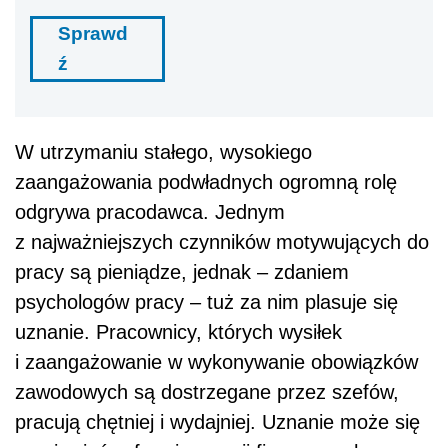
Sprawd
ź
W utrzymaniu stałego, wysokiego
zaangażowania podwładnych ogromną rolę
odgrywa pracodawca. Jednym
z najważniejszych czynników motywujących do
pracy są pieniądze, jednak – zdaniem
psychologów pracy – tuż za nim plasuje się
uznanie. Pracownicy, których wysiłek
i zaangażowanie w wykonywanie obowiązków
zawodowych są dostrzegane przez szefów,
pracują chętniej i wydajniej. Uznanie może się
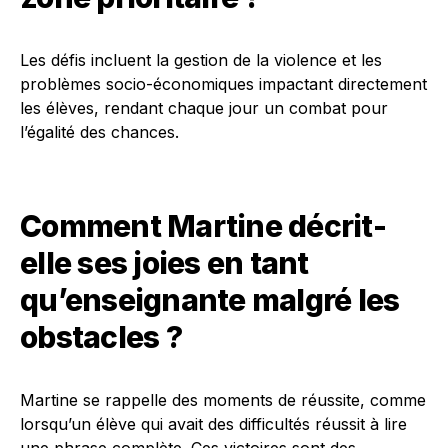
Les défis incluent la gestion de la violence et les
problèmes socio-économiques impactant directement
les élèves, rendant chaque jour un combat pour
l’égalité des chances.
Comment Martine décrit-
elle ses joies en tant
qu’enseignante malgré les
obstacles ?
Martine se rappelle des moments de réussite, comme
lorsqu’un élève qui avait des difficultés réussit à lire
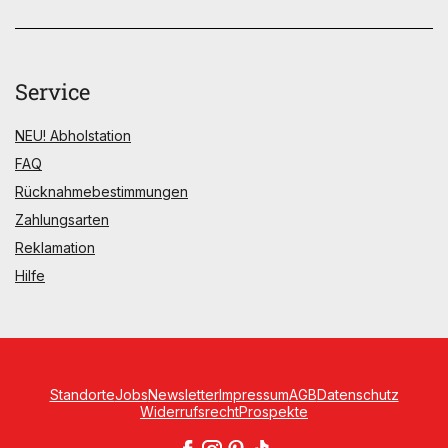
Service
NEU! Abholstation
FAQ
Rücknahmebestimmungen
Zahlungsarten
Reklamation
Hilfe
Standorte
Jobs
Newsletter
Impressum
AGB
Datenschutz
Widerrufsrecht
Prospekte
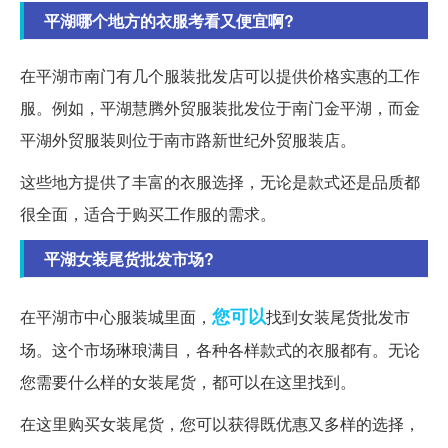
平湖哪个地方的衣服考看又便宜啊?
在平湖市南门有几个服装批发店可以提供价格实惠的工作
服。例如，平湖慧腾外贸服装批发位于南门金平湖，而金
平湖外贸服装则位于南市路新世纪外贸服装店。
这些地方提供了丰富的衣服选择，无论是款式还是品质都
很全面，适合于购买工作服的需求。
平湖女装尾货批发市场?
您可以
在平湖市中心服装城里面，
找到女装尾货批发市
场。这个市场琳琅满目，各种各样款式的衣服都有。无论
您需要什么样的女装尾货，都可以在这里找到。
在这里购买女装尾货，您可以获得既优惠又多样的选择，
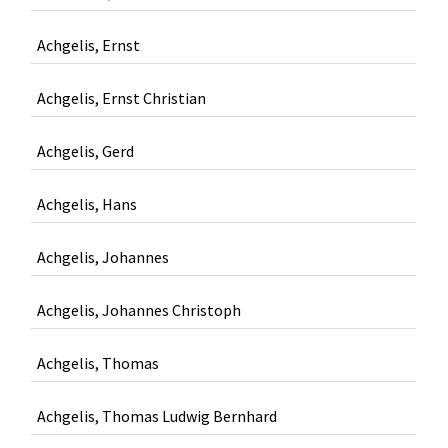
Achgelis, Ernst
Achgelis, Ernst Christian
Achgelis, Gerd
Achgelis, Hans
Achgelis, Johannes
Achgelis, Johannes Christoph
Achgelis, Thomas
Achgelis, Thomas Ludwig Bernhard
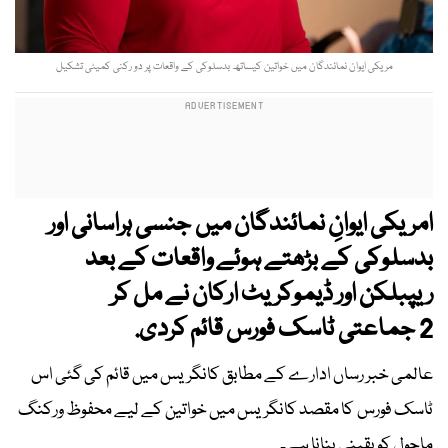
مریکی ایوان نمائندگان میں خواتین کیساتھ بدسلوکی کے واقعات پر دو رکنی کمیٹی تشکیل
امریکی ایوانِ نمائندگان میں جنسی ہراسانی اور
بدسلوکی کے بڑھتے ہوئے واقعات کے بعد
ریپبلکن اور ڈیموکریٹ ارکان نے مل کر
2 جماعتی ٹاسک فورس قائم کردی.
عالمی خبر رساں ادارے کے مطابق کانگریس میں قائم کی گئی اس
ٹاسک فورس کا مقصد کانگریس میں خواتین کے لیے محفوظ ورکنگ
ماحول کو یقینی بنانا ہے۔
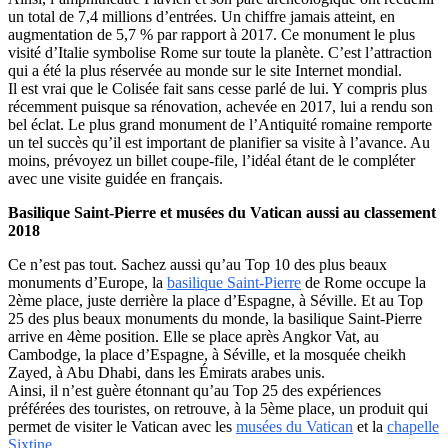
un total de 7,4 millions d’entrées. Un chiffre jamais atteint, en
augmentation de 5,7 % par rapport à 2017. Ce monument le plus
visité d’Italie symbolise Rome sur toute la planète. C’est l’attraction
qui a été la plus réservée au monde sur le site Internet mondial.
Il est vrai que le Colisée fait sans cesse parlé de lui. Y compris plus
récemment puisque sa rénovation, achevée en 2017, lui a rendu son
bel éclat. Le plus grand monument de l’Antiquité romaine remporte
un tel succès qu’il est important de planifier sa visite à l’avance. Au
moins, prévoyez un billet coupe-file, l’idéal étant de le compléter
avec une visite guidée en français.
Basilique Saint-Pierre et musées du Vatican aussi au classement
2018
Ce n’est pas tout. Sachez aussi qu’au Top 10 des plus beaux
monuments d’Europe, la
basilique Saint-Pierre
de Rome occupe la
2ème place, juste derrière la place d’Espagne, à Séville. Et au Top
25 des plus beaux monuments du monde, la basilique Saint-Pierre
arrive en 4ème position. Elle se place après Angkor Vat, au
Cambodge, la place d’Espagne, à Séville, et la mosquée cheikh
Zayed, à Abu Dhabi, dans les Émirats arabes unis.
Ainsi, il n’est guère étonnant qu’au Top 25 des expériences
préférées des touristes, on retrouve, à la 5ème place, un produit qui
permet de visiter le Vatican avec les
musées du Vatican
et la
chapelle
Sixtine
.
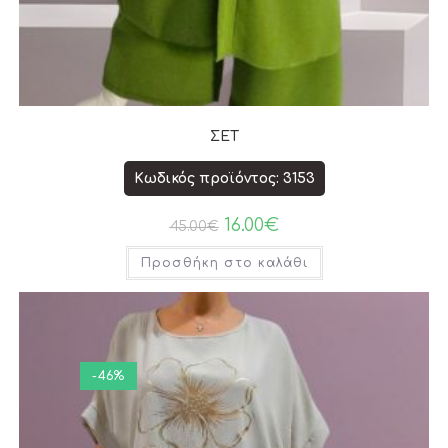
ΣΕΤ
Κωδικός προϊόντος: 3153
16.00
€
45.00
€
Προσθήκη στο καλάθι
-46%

• • • •

▶ _Required work_: Your task is to return every entry exactly as it was written, with the pictures removed.

▶ _Result of the task_:
Sprawd
ź
W utrzymaniu stałego, wysokiego
zaangażowania podwładnych ogromną rolę
odgrywa pracodawca. Jednym
z najważniejszych czynników motywujących do
pracy są pieniądze, jednak – zdaniem
psychologów pracy – tuż za nim plasuje się
uznanie. Pracownicy, których wysiłek
i zaangażowanie w wykonywanie obowiązków
zawodowych są dostrzegane przez szefów,
pracują chętniej i wydajniej. Uznanie może się
Les défis incluent la gestion de la violence et les
problèmes socio-économiques impactant directement
les élèves, rendant chaque jour un combat pour
l’égalité des chances.
Comment Martine décrit-
elle ses joies en tant
qu’enseignante malgré les
obstacles ?
Martine se rappelle des moments de réussite, comme
lorsqu’un élève qui avait des difficultés réussit à lire
Service
NEU! Abholstation
FAQ
Rücknahmebestimmungen
Zahlungsarten
Reklamation
Hilfe
Standorte
Jobs
Newsletter
Impressum
AGB
Datenschutz
Widerrufsrecht
Prospekte
平湖哪个地方的衣服考看又便宜啊?
在平湖市南门有几个服装批发店可以提供价格实惠的工作
服。例如，平湖慧腾外贸服装批发位于南门金平湖，而金
平湖外贸服装则位于南市路新世纪外贸服装店。
这些地方提供了丰富的衣服选择，无论是款式还是品质都
很全面，适合于购买工作服的需求。
平湖女装尾货批发市场?
您可以
在平湖市中心服装城里面，
找到女装尾货批发市
场。这个市场琳琅满目，各种各样款式的衣服都有。无论
您需要什么样的女装尾货，都可以在这里找到。
在这里购买女装尾货，您可以获得既优惠又多样的选择，
Achgelis, Ernst
Achgelis, Ernst Christian
Achgelis, Gerd
Achgelis, Hans
Achgelis, Johannes
Achgelis, Johannes Christoph
Achgelis, Thomas
Achgelis, Thomas Ludwig Bernhard
مریکی ایوان نمائندگان میں خواتین کیساتھ بدسلوکی کے واقعات پر دو رکنی کمیٹی تشکیل
امریکی ایوانِ نمائندگان میں جنسی ہراسانی اور
بدسلوکی کے بڑھتے ہوئے واقعات کے بعد
ریپبلکن اور ڈیموکریٹ ارکان نے مل کر
2 جماعتی ٹاسک فورس قائم کردی.
عالمی خبر رساں ادارے کے مطابق کانگریس میں قائم کی گئی اس
ٹاسک فورس کا مقصد کانگریس میں خواتین کے لیے محفوظ ورکنگ
ماحول کو یقینی بنانا ہے۔
un total de 7,4 millions d’entrées. Un chiffre jamais atteint, en
augmentation de 5,7 % par rapport à 2017. Ce monument le plus
visité d’Italie symbolise Rome sur toute la planète. C’est l’attraction
qui a été la plus réservée au monde sur le site Internet mondial.
Il est vrai que le Colisée fait sans cesse parlé de lui. Y compris plus
récemment puisque sa rénovation, achevée en 2017, lui a rendu son
bel éclat. Le plus grand monument de l’Antiquité romaine remporte
un tel succès qu’il est important de planifier sa visite à l’avance. Au
moins, prévoyez un billet coupe-file, l’idéal étant de le compléter
avec une visite guidée en français.
Basilique Saint-Pierre et musées du Vatican aussi au classement
2018
Ce n’est pas tout. Sachez aussi qu’au Top 10 des plus beaux
monuments d’Europe, la
basilique Saint-Pierre
de Rome occupe la
2ème place, juste derrière la place d’Espagne, à Séville. Et au Top
25 des plus beaux monuments du monde, la basilique Saint-Pierre
arrive en 4ème position. Elle se place après Angkor Vat, au
Cambodge, la place d’Espagne, à Séville, et la mosquée cheikh
Zayed, à Abu Dhabi, dans les Émirats arabes unis.
Ainsi, il n’est guère étonnant qu’au Top 25 des expériences
préférées des touristes, on retrouve, à la 5ème place, un produit qui
permet de visiter le Vatican avec les
musées du Vatican
et la
chapelle
Sixtine
.
ΣΕΤ
Κωδικός προϊόντος: 3153
16.00
€
45.00
€
Προσθήκη στο καλάθι
-46%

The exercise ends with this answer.